▸ WHAT THIS EXERCISE ASKS
[1] What diluted loss per share does the third-quarter earnings release report for the third quarter of 2008?
[2] Write the next part of the third-quarter earnings release, picking up right after its final sentence.

▸ TEXT SECTION
★ ★ ★

Exhibit 99.1
Atlantic Southern Financial Group, Inc. Reports Third Quarter Results
MACON, Ga., October 24, 2008 – Atlantic Southern Financial Group, Inc. (NASDAQ Global Market: ASFN) today announced the financial results for the nine months ended September 30, 2008 and the third quarter of 2008.
Summary
· Third Quarter Earnings
· Net Loss of $347,000
· Diluted Loss per Share of $0.08
· Earnings for the nine months ended September 30, 2008
· Net Earnings of $1,551,000
· Diluted Earnings per Share of $0.35
· Total Assets of $986,517,000
· Total risk-based capital ratio at 10.56%
· Suspension of the Fourth Quarter Dividend
Net Earnings
For the third quarter of 2008, the Company recorded its first net loss since December 31, 2002 with a net loss of $347,000 compared to net earnings of $2,061,000 a year earlier. The diluted loss per share was $0.08 compared to diluted earnings per share of $0.46 a year ago. Compared with the third quarter of 2007, the Company’s net earnings decreased $2,408,000, or 117%, and the diluted earnings per share decreased $0.54, or 117%. The third quarter net loss is attributable to the recording of a non-cash other than temporary impairment on September 30, 2008 in the amount of $722,477 (net of tax benefit) on the Company’s investments in the Freddie Mac series F preferred stock and the Fannie Mae series R preferred stock. At June 30, 2008, the Company had a cost basis of $1,250,009 and a carrying value of $1,151,115 on those investments. However, as of the market close on September 30, 2008, the total market value of these securities declined to $84,725. As a result, the Company recorded an other than temporary impairment loss of $1,165,284 on a pre-tax basis. The Company remains well capitalized under federal prompt corrective action regulations after taking the writedown on the Fannie Mae and Freddie Mac preferred stock.
The net interest income decreased $1.1 million for the third quarter of 2008 compared to the third quarter of 2007. This decrease is attributable to the interest rates on earning assets decreasing at a much faster pace than the cost of funds due to the rapid interest rate cuts by the Federal Reserve.

★ ★ ★

[Saved entries]

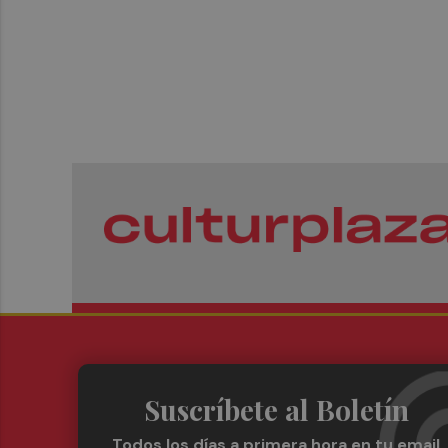
Suscríbete al Boletín
Todos los días a primera hora en tu email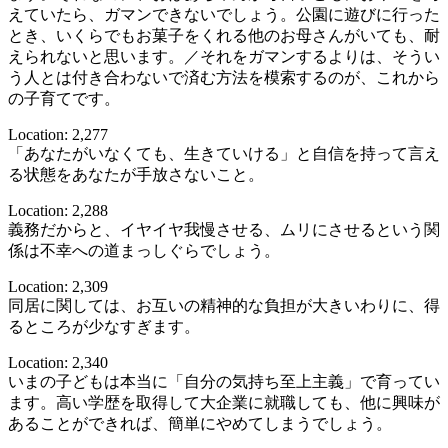
えていたら、ガマンできないでしょう。公園に遊びに行った
とき、いくらでもお菓子をくれる他のお母さんがいても、耐
えられないと思います。／それをガマンするよりは、そうい
う人とは付き合わないで済む方法を模索するのが、これから
の子育てです。
Location: 2,277
「あなたがいなくても、生きていける」と自信を持って言え
る状態をあなたが手放さないこと。
Location: 2,288
義務だからと、イヤイヤ我慢させる、ムリにさせるという関
係は不幸への道まっしぐらでしょう。
Location: 2,309
同居に関しては、お互いの精神的な負担が大きいわりに、得
るところが少なすぎます。
Location: 2,340
いまの子どもは本当に「自分の気持ち至上主義」で育ってい
ます。高い学歴を取得して大企業に就職しても、他に興味が
あることができれば、簡単にやめてしまうでしょう。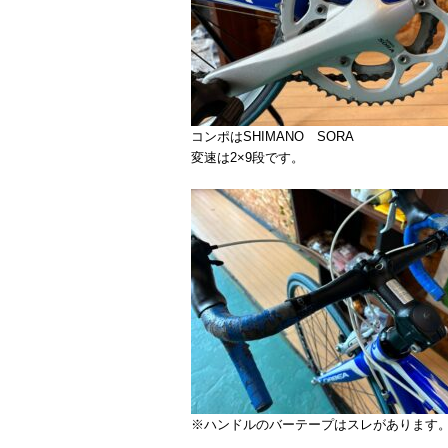
コンポはSHIMANO SORA
変速は2×9段です。
※ハンドルのバーテープはスレがあります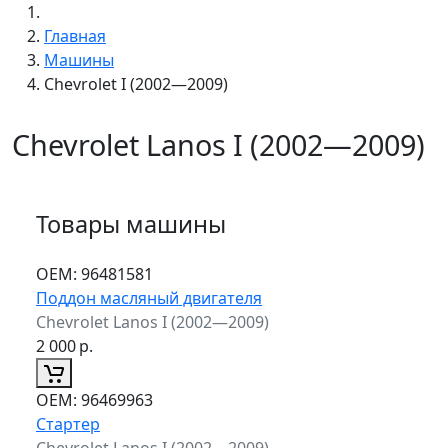
Главная
Машины
Chevrolet I (2002—2009)
Chevrolet Lanos I (2002—2009)
Товары машины
ОЕМ:
96481581
Поддон масляный двигателя
Chevrolet Lanos I (2002—2009)
2 000
р.
ОЕМ:
96469963
Стартер
Chevrolet Lanos I (2002—2009)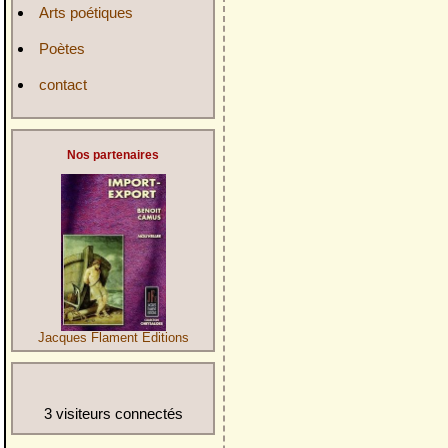
Arts poétiques
Poètes
contact
Nos partenaires
Jacques Flament Editions
3 visiteurs connectés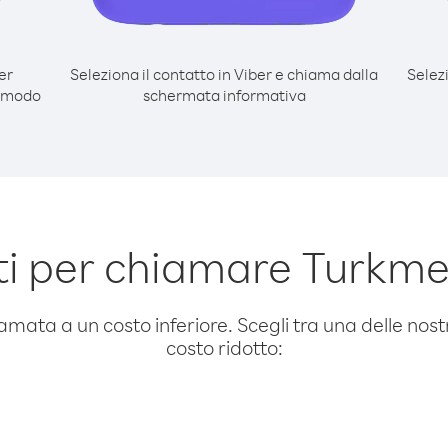
er
Seleziona il contatto in Viber e chiama dalla
Selez
l modo
schermata informativa
 per chiamare Turkmen
amata a un costo inferiore. Scegli tra una delle nostr
costo ridotto: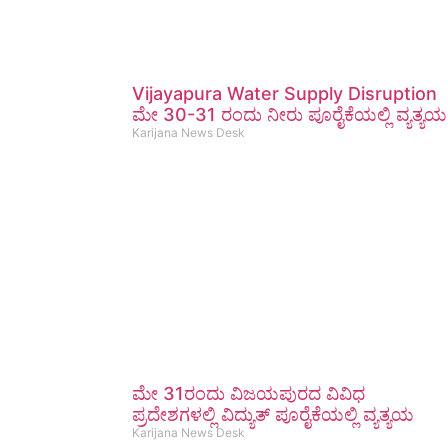
Vijayapura Water Supply Disruption
ಮೇ 30-31 ರಂದು ನೀರು ಪೂರೈಕೆಯಲ್ಲಿ ವ್ಯತ್ಯಯ
Karijana News Desk
ಮೇ 31ರಂದು ವಿಜಯಪುರದ ವಿವಿಧ
ಪ್ರದೇಶಗಳಲ್ಲಿ ವಿದ್ಯುತ್ ಪೂರೈಕೆಯಲ್ಲಿ ವ್ಯತ್ಯಯ
Karijana News Desk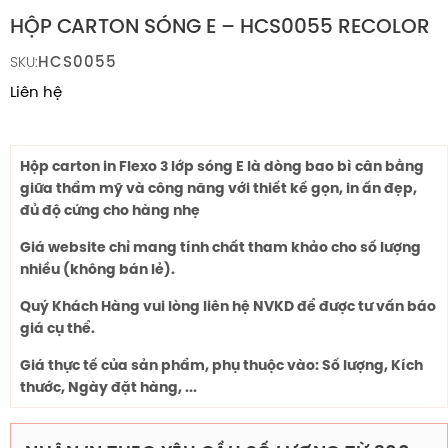
HỘP CARTON SÓNG E – HCS0055 RECOLOR
HCS0055
SKU:
Liên hệ
Hộp carton in Flexo 3 lớp sóng E là dòng bao bì cân bằng
giữa thẩm mỹ và công năng với thiết kế gọn, in ấn đẹp,
đủ độ cứng cho hàng nhẹ
Giá website chỉ mang tính chất tham khảo cho số lượng
nhiều (không bán lẻ).
Quý Khách Hàng vui lòng liên hệ NVKD để được tư vấn báo
giá cụ thể.
Giá thực tế của sản phẩm, phụ thuộc vào: Số lượng, Kích
thước, Ngày đặt hàng, ...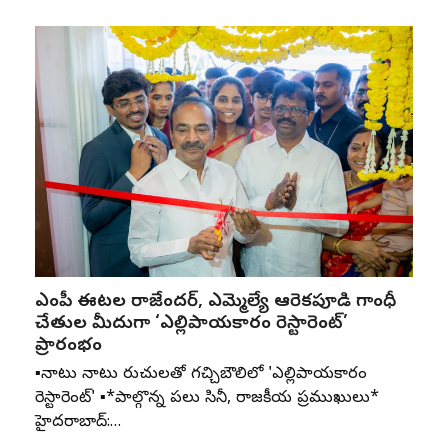
ఎంపీ ఈటల రాజేందర్, ఎమ్మెల్యే ఆరెకపూడి గాంధీ
చేతుల మీదుగా ‘ఎల్లిపాయకారం రెస్టారెంట్’
ప్రారంభం
▪️నాటు నాటు రుచులతో గచ్చిబౌలిలో 'ఎల్లిపాయకారం
రెస్టారెంట్' ▪️*పాల్గొన్న పలు సినీ, రాజకీయ ప్రముఖులు*
హైదరాబాద్:…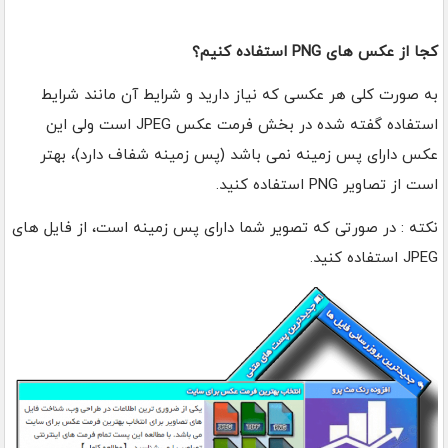
کجا از عکس های PNG استفاده کنیم؟
به صورت کلی هر عکسی که نیاز دارید و شرایط آن مانند شرایط
استفاده گفته شده در بخش فرمت عکس JPEG است ولی این
عکس دارای پس زمینه نمی باشد (پس زمینه شفاف دارد)، بهتر
است از تصاویر PNG استفاده کنید.
نکته : در صورتی که تصویر شما دارای پس زمینه است، از فایل های
JPEG استفاده کنید.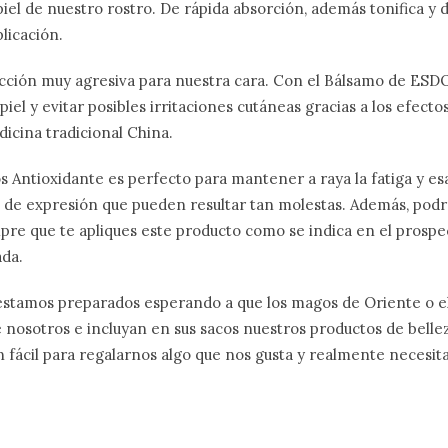
piel de nuestro rostro. De rápida absorción, además tonifica y de
plicación.
 acción muy agresiva para nuestra cara. Con el Bálsamo de ES
 piel y evitar posibles irritaciones cutáneas gracias a los efecto
dicina tradicional China.
 Antioxidante es perfecto para mantener a raya la fatiga y e
 de expresión que pueden resultar tan molestas. Además, podrá
mpre que te apliques este producto como se indica en el prospe
ada.
 estamos preparados esperando a que los magos de Oriente o e
 nosotros e incluyan en sus sacos nuestros productos de bell
an fácil para regalarnos algo que nos gusta y realmente necesita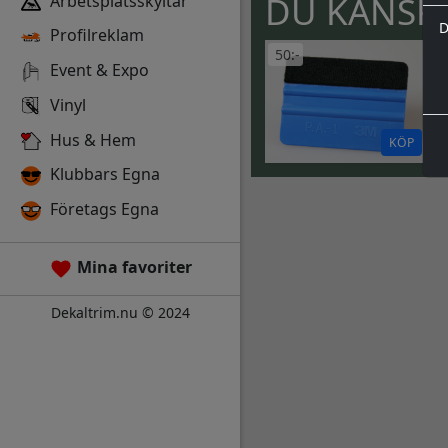
DU KANSKE
Arbetsplatsskyltar
D
Profilreklam
50:-
Event & Expo
Vinyl
Hus & Hem
KÖP
Klubbars Egna
Företags Egna
Mina favoriter
Dekaltrim.nu © 2024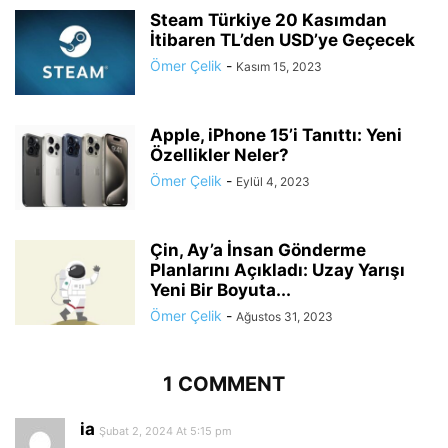
Steam Türkiye 20 Kasımdan
İtibaren TL’den USD’ye Geçecek
Ömer Çelik
-
Kasım 15, 2023
Apple, iPhone 15’i Tanıttı: Yeni
Özellikler Neler?
Ömer Çelik
-
Eylül 4, 2023
Çin, Ay’a İnsan Gönderme
Planlarını Açıkladı: Uzay Yarışı
Yeni Bir Boyuta...
Ömer Çelik
-
Ağustos 31, 2023
1 COMMENT
ia
Şubat 2, 2024 At 5:15 pm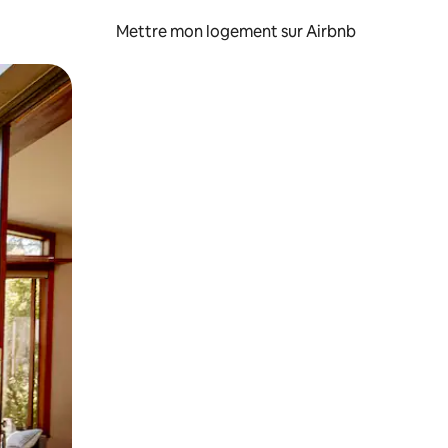
Mettre mon logement sur Airbnb
sant glisser.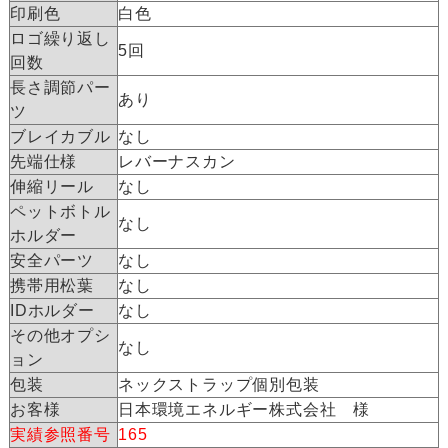
印刷色
白色
ロゴ繰り返し
5回
回数
長さ調節パー
あり
ツ
ブレイカブル
なし
先端仕様
レバーナスカン
伸縮リール
なし
ペットボトル
なし
ホルダー
安全パーツ
なし
携帯用松葉
なし
IDホルダー
なし
その他オプシ
なし
ョン
包装
ネックストラップ個別包装
お客様
日本環境エネルギー株式会社 様
実績参照番号
165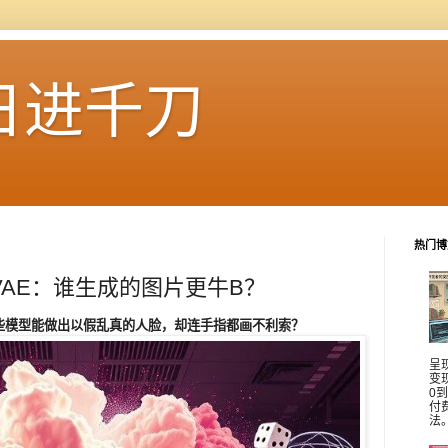
日进千刀
热门博
vs VAE：谁生成的图片更牛B？
些模型能做出以假乱真的人脸，却连手指都画不利索？
呈
变
0
付
法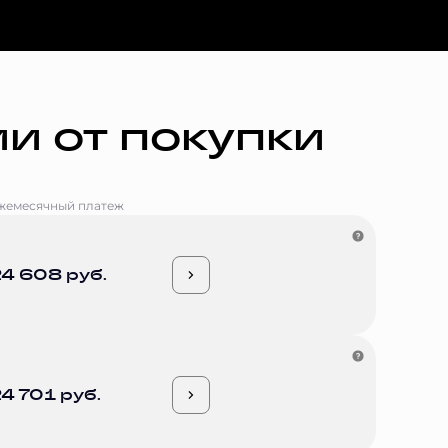
и от покупки
жемесячный платеж
4 608 руб.
4 701 руб.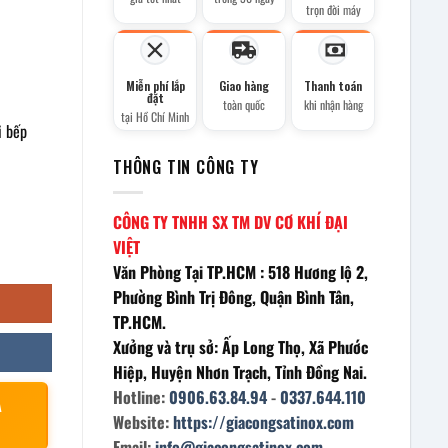
trọn đời máy
Miễn phí lắp
Giao hàng
Thanh toán
đặt
toàn quốc
khi nhận hàng
tại Hồ Chí Minh
i bếp
THÔNG TIN CÔNG TY
CÔNG TY TNHH SX TM DV CƠ KHÍ ĐẠI
VIỆT
Văn Phòng Tại TP.HCM : 518 Hương lộ 2,
Phường Bình Trị Đông, Quận Bình Tân,
TP.HCM.
Xưởng và trụ sở: Ấp Long Thọ, Xã Phước
Hiệp, Huyện Nhơn Trạch, Tỉnh Đồng Nai.
Hotline:
0906.63.84.94
-
0337.644.110
À
Website:
https://giacongsatinox.com
Email:
info@giacongsatinox.com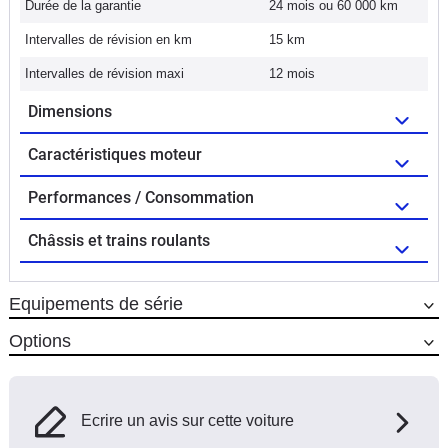
Durée de la garantie
24 mois ou 60 000 km
Intervalles de révision en km
15 km
Intervalles de révision maxi
12 mois
Dimensions
Caractéristiques moteur
Performances / Consommation
Châssis et trains roulants
Equipements de série
Options
Ecrire un avis sur cette voiture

★ ★ ★

▸ OUTPUTS IN ORDER
[1] $0.08

[2]
“Earnings continue to be under pressure due to the current economic climate. The net interest margin has decreased by 119 basis points to 2.70% since the third quarter of 2007. The asset side of the balance sheet has been severely impacted as a result of the Federal Reserve reducing the federal funds target rate to 2.0%. Due to the competitive markets in which we operate, our cost of funds has been slow to reprice as compared to our earning assets. Although our asset quality remains very manageable, we provided
$2.3 million to the allowance for loan loss in the first nine months of 2008 due to national and state-wide economic uncertainty and outstanding loan growth,” said President and CEO Mark Stevens.
Noninterest income decreased by $1.1 million for the third quarter of 2008 compared to the third quarter of 2007. The decrease is a result of the non-cash other than temporary impairment loss on the investments of the Fannie Mae and Freddie Mac preferred stock.
For the third quarter of 2008 noninterest expense increased by $835 thousand compared to the third quarter of 2007. The increase is due to the effect of the Company entering new markets last year, building additional retail centers, and strengthening the Company’s management infrastructure by adding a few key positions to help manage the growth and expansion.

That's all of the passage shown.